_What this task involves:_
Express every line of the data below as a Markdown table with two columns, Row and Line. Number the rows in order and leave out any blank lines.
───── Excerpted records
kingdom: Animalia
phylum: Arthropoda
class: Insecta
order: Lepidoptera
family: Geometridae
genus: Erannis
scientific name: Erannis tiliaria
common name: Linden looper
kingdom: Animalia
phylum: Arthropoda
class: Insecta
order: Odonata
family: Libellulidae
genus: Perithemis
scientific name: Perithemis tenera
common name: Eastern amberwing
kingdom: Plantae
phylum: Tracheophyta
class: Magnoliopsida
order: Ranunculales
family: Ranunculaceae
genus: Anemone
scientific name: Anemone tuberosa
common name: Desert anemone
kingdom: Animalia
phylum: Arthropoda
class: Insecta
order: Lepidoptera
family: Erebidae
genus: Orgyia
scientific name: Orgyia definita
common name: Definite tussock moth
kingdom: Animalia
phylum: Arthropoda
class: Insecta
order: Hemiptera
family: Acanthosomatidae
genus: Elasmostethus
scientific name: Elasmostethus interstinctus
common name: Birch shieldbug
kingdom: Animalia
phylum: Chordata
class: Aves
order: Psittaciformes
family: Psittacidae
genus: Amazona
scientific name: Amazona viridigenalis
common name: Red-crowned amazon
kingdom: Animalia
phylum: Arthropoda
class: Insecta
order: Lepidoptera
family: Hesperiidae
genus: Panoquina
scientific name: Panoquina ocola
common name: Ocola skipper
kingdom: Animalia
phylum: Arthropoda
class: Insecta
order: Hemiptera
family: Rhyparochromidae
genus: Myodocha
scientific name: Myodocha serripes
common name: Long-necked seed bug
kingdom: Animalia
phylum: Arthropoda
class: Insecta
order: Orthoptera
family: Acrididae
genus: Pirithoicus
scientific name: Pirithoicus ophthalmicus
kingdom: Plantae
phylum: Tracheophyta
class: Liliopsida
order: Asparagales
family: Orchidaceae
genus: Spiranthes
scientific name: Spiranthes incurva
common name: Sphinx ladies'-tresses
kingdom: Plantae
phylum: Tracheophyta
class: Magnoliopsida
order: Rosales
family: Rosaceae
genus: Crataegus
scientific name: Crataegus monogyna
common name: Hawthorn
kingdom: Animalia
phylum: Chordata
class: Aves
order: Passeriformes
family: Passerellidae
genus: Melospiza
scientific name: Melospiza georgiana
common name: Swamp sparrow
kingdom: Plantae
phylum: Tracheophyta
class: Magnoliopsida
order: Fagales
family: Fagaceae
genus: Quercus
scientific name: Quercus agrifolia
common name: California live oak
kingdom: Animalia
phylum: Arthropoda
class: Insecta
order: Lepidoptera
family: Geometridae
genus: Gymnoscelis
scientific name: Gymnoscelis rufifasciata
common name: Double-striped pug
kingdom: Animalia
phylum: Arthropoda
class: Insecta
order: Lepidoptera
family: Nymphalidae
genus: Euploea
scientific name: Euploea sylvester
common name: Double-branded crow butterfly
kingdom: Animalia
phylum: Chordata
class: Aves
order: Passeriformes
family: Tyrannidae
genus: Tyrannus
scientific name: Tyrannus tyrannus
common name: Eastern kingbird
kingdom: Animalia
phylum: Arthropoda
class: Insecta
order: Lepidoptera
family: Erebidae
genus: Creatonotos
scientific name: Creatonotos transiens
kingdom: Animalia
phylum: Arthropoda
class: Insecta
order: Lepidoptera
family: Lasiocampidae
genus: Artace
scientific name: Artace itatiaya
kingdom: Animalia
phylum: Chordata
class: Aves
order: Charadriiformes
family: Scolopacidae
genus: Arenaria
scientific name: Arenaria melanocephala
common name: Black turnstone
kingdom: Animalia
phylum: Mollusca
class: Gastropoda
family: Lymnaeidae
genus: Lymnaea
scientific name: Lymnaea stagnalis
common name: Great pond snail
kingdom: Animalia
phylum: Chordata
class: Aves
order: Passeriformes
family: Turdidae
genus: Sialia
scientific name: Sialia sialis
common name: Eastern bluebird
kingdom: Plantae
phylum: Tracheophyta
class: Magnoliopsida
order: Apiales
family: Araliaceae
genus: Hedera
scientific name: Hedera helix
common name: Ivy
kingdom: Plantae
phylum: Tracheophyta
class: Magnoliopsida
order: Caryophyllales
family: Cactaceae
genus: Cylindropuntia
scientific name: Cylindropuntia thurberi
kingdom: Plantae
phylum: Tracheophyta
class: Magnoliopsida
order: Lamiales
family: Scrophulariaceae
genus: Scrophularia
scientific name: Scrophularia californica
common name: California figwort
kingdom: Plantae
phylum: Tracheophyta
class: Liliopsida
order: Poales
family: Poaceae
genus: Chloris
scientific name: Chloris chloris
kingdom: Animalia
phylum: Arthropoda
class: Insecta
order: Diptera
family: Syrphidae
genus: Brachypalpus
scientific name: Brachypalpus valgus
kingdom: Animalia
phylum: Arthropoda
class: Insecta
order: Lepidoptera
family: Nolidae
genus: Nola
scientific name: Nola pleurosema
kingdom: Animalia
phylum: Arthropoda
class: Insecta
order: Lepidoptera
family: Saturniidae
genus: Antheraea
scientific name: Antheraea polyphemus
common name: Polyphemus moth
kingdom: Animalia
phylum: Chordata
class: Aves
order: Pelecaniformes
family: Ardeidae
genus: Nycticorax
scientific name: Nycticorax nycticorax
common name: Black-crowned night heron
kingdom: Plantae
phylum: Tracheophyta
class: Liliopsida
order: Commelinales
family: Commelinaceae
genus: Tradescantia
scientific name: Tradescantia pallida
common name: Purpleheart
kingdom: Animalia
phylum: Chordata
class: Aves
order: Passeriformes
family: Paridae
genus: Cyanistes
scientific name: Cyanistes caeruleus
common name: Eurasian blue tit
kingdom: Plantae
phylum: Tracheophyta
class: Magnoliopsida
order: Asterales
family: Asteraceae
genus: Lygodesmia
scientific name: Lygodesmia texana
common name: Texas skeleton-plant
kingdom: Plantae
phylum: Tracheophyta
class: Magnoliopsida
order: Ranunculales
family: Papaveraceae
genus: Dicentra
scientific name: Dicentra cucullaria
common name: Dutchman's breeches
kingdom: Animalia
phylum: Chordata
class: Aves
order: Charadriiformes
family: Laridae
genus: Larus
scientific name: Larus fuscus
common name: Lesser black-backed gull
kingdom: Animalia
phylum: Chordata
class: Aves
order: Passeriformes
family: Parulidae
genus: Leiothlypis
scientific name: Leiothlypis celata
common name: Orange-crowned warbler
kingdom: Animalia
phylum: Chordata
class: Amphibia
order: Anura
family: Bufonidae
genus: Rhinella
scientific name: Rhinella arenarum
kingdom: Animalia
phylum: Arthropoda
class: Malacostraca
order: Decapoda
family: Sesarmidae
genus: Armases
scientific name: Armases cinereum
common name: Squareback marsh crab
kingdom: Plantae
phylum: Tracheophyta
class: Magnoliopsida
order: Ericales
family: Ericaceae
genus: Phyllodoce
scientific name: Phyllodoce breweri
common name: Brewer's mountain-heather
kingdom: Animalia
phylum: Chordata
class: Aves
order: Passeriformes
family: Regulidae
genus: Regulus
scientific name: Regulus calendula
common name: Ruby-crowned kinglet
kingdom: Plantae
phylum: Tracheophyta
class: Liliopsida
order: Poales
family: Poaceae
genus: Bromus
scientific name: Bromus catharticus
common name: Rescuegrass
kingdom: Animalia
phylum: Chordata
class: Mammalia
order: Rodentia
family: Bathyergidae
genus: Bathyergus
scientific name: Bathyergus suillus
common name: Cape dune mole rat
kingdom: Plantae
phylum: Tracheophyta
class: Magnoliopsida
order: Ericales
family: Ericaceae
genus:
──────────
_Solution:_
| Row | Line |
|---|---|
| 1 | kingdom: Animalia |
| 2 | phylum: Arthropoda |
| 3 | class: Insecta |
| 4 | order: Lepidoptera |
| 5 | family: Geometridae |
| 6 | genus: Erannis |
| 7 | scientific name: Erannis tiliaria |
| 8 | common name: Linden looper |
| 9 | kingdom: Animalia |
| 10 | phylum: Arthropoda |
| 11 | class: Insecta |
| 12 | order: Odonata |
| 13 | family: Libellulidae |
| 14 | genus: Perithemis |
| 15 | scientific name: Perithemis tenera |
| 16 | common name: Eastern amberwing |
| 17 | kingdom: Plantae |
| 18 | phylum: Tracheophyta |
| 19 | class: Magnoliopsida |
| 20 | order: Ranunculales |
| 21 | family: Ranunculaceae |
| 22 | genus: Anemone |
| 23 | scientific name: Anemone tuberosa |
| 24 | common name: Desert anemone |
| 25 | kingdom: Animalia |
| 26 | phylum: Arthropoda |
| 27 | class: Insecta |
| 28 | order: Lepidoptera |
| 29 | family: Erebidae |
| 30 | genus: Orgyia |
| 31 | scientific name: Orgyia definita |
| 32 | common name: Definite tussock moth |
| 33 | kingdom: Animalia |
| 34 | phylum: Arthropoda |
| 35 | class: Insecta |
| 36 | order: Hemiptera |
| 37 | family: Acanthosomatidae |
| 38 | genus: Elasmostethus |
| 39 | scientific name: Elasmostethus interstinctus |
| 40 | common name: Birch shieldbug |
| 41 | kingdom: Animalia |
| 42 | phylum: Chordata |
| 43 | class: Aves |
| 44 | order: Psittaciformes |
| 45 | family: Psittacidae |
| 46 | genus: Amazona |
| 47 | scientific name: Amazona viridigenalis |
| 48 | common name: Red-crowned amazon |
| 49 | kingdom: Animalia |
| 50 | phylum: Arthropoda |
| 51 | class: Insecta |
| 52 | order: Lepidoptera |
| 53 | family: Hesperiidae |
| 54 | genus: Panoquina |
| 55 | scientific name: Panoquina ocola |
| 56 | common name: Ocola skipper |
| 57 | kingdom: Animalia |
| 58 | phylum: Arthropoda |
| 59 | class: Insecta |
| 60 | order: Hemiptera |
| 61 | family: Rhyparochromidae |
| 62 | genus: Myodocha |
| 63 | scientific name: Myodocha serripes |
| 64 | common name: Long-necked seed bug |
| 65 | kingdom: Animalia |
| 66 | phylum: Arthropoda |
| 67 | class: Insecta |
| 68 | order: Orthoptera |
| 69 | family: Acrididae |
| 70 | genus: Pirithoicus |
| 71 | scientific name: Pirithoicus ophthalmicus |
| 72 | kingdom: Plantae |
| 73 | phylum: Tracheophyta |
| 74 | class: Liliopsida |
| 75 | order: Asparagales |
| 76 | family: Orchidaceae |
| 77 | genus: Spiranthes |
| 78 | scientific name: Spiranthes incurva |
| 79 | common name: Sphinx ladies'-tresses |
| 80 | kingdom: Plantae |
| 81 | phylum: Tracheophyta |
| 82 | class: Magnoliopsida |
| 83 | order: Rosales |
| 84 | family: Rosaceae |
| 85 | genus: Crataegus |
| 86 | scientific name: Crataegus monogyna |
| 87 | common name: Hawthorn |
| 88 | kingdom: Animalia |
| 89 | phylum: Chordata |
| 90 | class: Aves |
| 91 | order: Passeriformes |
| 92 | family: Passerellidae |
| 93 | genus: Melospiza |
| 94 | scientific name: Melospiza georgiana |
| 95 | common name: Swamp sparrow |
| 96 | kingdom: Plantae |
| 97 | phylum: Tracheophyta |
| 98 | class: Magnoliopsida |
| 99 | order: Fagales |
| 100 | family: Fagaceae |
| 101 | genus: Quercus |
| 102 | scientific name: Quercus agrifolia |
| 103 | common name: California live oak |
| 104 | kingdom: Animalia |
| 105 | phylum: Arthropoda |
| 106 | class: Insecta |
| 107 | order: Lepidoptera |
| 108 | family: Geometridae |
| 109 | genus: Gymnoscelis |
| 110 | scientific name: Gymnoscelis rufifasciata |
| 111 | common name: Double-striped pug |
| 112 | kingdom: Animalia |
| 113 | phylum: Arthropoda |
| 114 | class: Insecta |
| 115 | order: Lepidoptera |
| 116 | family: Nymphalidae |
| 117 | genus: Euploea |
| 118 | scientific name: Euploea sylvester |
| 119 | common name: Double-branded crow butterfly |
| 120 | kingdom: Animalia |
| 121 | phylum: Chordata |
| 122 | class: Aves |
| 123 | order: Passeriformes |
| 124 | family: Tyrannidae |
| 125 | genus: Tyrannus |
| 126 | scientific name: Tyrannus tyrannus |
| 127 | common name: Eastern kingbird |
| 128 | kingdom: Animalia |
| 129 | phylum: Arthropoda |
| 130 | class: Insecta |
| 131 | order: Lepidoptera |
| 132 | family: Erebidae |
| 133 | genus: Creatonotos |
| 134 | scientific name: Creatonotos transiens |
| 135 | kingdom: Animalia |
| 136 | phylum: Arthropoda |
| 137 | class: Insecta |
| 138 | order: Lepidoptera |
| 139 | family: Lasiocampidae |
| 140 | genus: Artace |
| 141 | scientific name: Artace itatiaya |
| 142 | kingdom: Animalia |
| 143 | phylum: Chordata |
| 144 | class: Aves |
| 145 | order: Charadriiformes |
| 146 | family: Scolopacidae |
| 147 | genus: Arenaria |
| 148 | scientific name: Arenaria melanocephala |
| 149 | common name: Black turnstone |
| 150 | kingdom: Animalia |
| 151 | phylum: Mollusca |
| 152 | class: Gastropoda |
| 153 | family: Lymnaeidae |
| 154 | genus: Lymnaea |
| 155 | scientific name: Lymnaea stagnalis |
| 156 | common name: Great pond snail |
| 157 | kingdom: Animalia |
| 158 | phylum: Chordata |
| 159 | class: Aves |
| 160 | order: Passeriformes |
| 161 | family: Turdidae |
| 162 | genus: Sialia |
| 163 | scientific name: Sialia sialis |
| 164 | common name: Eastern bluebird |
| 165 | kingdom: Plantae |
| 166 | phylum: Tracheophyta |
| 167 | class: Magnoliopsida |
| 168 | order: Apiales |
| 169 | family: Araliaceae |
| 170 | genus: Hedera |
| 171 | scientific name: Hedera helix |
| 172 | common name: Ivy |
| 173 | kingdom: Plantae |
| 174 | phylum: Tracheophyta |
| 175 | class: Magnoliopsida |
| 176 | order: Caryophyllales |
| 177 | family: Cactaceae |
| 178 | genus: Cylindropuntia |
| 179 | scientific name: Cylindropuntia thurberi |
| 180 | kingdom: Plantae |
| 181 | phylum: Tracheophyta |
| 182 | class: Magnoliopsida |
| 183 | order: Lamiales |
| 184 | family: Scrophulariaceae |
| 185 | genus: Scrophularia |
| 186 | scientific name: Scrophularia californica |
| 187 | common name: California figwort |
| 188 | kingdom: Plantae |
| 189 | phylum: Tracheophyta |
| 190 | class: Liliopsida |
| 191 | order: Poales |
| 192 | family: Poaceae |
| 193 | genus: Chloris |
| 194 | scientific name: Chloris chloris |
| 195 | kingdom: Animalia |
| 196 | phylum: Arthropoda |
| 197 | class: Insecta |
| 198 | order: Diptera |
| 199 | family: Syrphidae |
| 200 | genus: Brachypalpus |
| 201 | scientific name: Brachypalpus valgus |
| 202 | kingdom: Animalia |
| 203 | phylum: Arthropoda |
| 204 | class: Insecta |
| 205 | order: Lepidoptera |
| 206 | family: Nolidae |
| 207 | genus: Nola |
| 208 | scientific name: Nola pleurosema |
| 209 | kingdom: Animalia |
| 210 | phylum: Arthropoda |
| 211 | class: Insecta |
| 212 | order: Lepidoptera |
| 213 | family: Saturniidae |
| 214 | genus: Antheraea |
| 215 | scientific name: Antheraea polyphemus |
| 216 | common name: Polyphemus moth |
| 217 | kingdom: Animalia |
| 218 | phylum: Chordata |
| 219 | class: Aves |
| 220 | order: Pelecaniformes |
| 221 | family: Ardeidae |
| 222 | genus: Nycticorax |
| 223 | scientific name: Nycticorax nycticorax |
| 224 | common name: Black-crowned night heron |
| 225 | kingdom: Plantae |
| 226 | phylum: Tracheophyta |
| 227 | class: Liliopsida |
| 228 | order: Commelinales |
| 229 | family: Commelinaceae |
| 230 | genus: Tradescantia |
| 231 | scientific name: Tradescantia pallida |
| 232 | common name: Purpleheart |
| 233 | kingdom: Animalia |
| 234 | phylum: Chordata |
| 235 | class: Aves |
| 236 | order: Passeriformes |
| 237 | family: Paridae |
| 238 | genus: Cyanistes |
| 239 | scientific name: Cyanistes caeruleus |
| 240 | common name: Eurasian blue tit |
| 241 | kingdom: Plantae |
| 242 | phylum: Tracheophyta |
| 243 | class: Magnoliopsida |
| 244 | order: Asterales |
| 245 | family: Asteraceae |
| 246 | genus: Lygodesmia |
| 247 | scientific name: Lygodesmia texana |
| 248 | common name: Texas skeleton-plant |
| 249 | kingdom: Plantae |
| 250 | phylum: Tracheophyta |
| 251 | class: Magnoliopsida |
| 252 | order: Ranunculales |
| 253 | family: Papaveraceae |
| 254 | genus: Dicentra |
| 255 | scientific name: Dicentra cucullaria |
| 256 | common name: Dutchman's breeches |
| 257 | kingdom: Animalia |
| 258 | phylum: Chordata |
| 259 | class: Aves |
| 260 | order: Charadriiformes |
| 261 | family: Laridae |
| 262 | genus: Larus |
| 263 | scientific name: Larus fuscus |
| 264 | common name: Lesser black-backed gull |
| 265 | kingdom: Animalia |
| 266 | phylum: Chordata |
| 267 | class: Aves |
| 268 | order: Passeriformes |
| 269 | family: Parulidae |
| 270 | genus: Leiothlypis |
| 271 | scientific name: Leiothlypis celata |
| 272 | common name: Orange-crowned warbler |
| 273 | kingdom: Animalia |
| 274 | phylum: Chordata |
| 275 | class: Amphibia |
| 276 | order: Anura |
| 277 | family: Bufonidae |
| 278 | genus: Rhinella |
| 279 | scientific name: Rhinella arenarum |
| 280 | kingdom: Animalia |
| 281 | phylum: Arthropoda |
| 282 | class: Malacostraca |
| 283 | order: Decapoda |
| 284 | family: Sesarmidae |
| 285 | genus: Armases |
| 286 | scientific name: Armases cinereum |
| 287 | common name: Squareback marsh crab |
| 288 | kingdom: Plantae |
| 289 | phylum: Tracheophyta |
| 290 | class: Magnoliopsida |
| 291 | order: Ericales |
| 292 | family: Ericaceae |
| 293 | genus: Phyllodoce |
| 294 | scientific name: Phyllodoce breweri |
| 295 | common name: Brewer's mountain-heather |
| 296 | kingdom: Animalia |
| 297 | phylum: Chordata |
| 298 | class: Aves |
| 299 | order: Passeriformes |
| 300 | family: Regulidae |
| 301 | genus: Regulus |
| 302 | scientific name: Regulus calendula |
| 303 | common name: Ruby-crowned kinglet |
| 304 | kingdom: Plantae |
| 305 | phylum: Tracheophyta |
| 306 | class: Liliopsida |
| 307 | order: Poales |
| 308 | family: Poaceae |
| 309 | genus: Bromus |
| 310 | scientific name: Bromus catharticus |
| 311 | common name: Rescuegrass |
| 312 | kingdom: Animalia |
| 313 | phylum: Chordata |
| 314 | class: Mammalia |
| 315 | order: Rodentia |
| 316 | family: Bathyergidae |
| 317 | genus: Bathyergus |
| 318 | scientific name: Bathyergus suillus |
| 319 | common name: Cape dune mole rat |
| 320 | kingdom: Plantae |
| 321 | phylum: Tracheophyta |
| 322 | class: Magnoliopsida |
| 323 | order: Ericales |
| 324 | family: Ericaceae |
| 325 | genus: |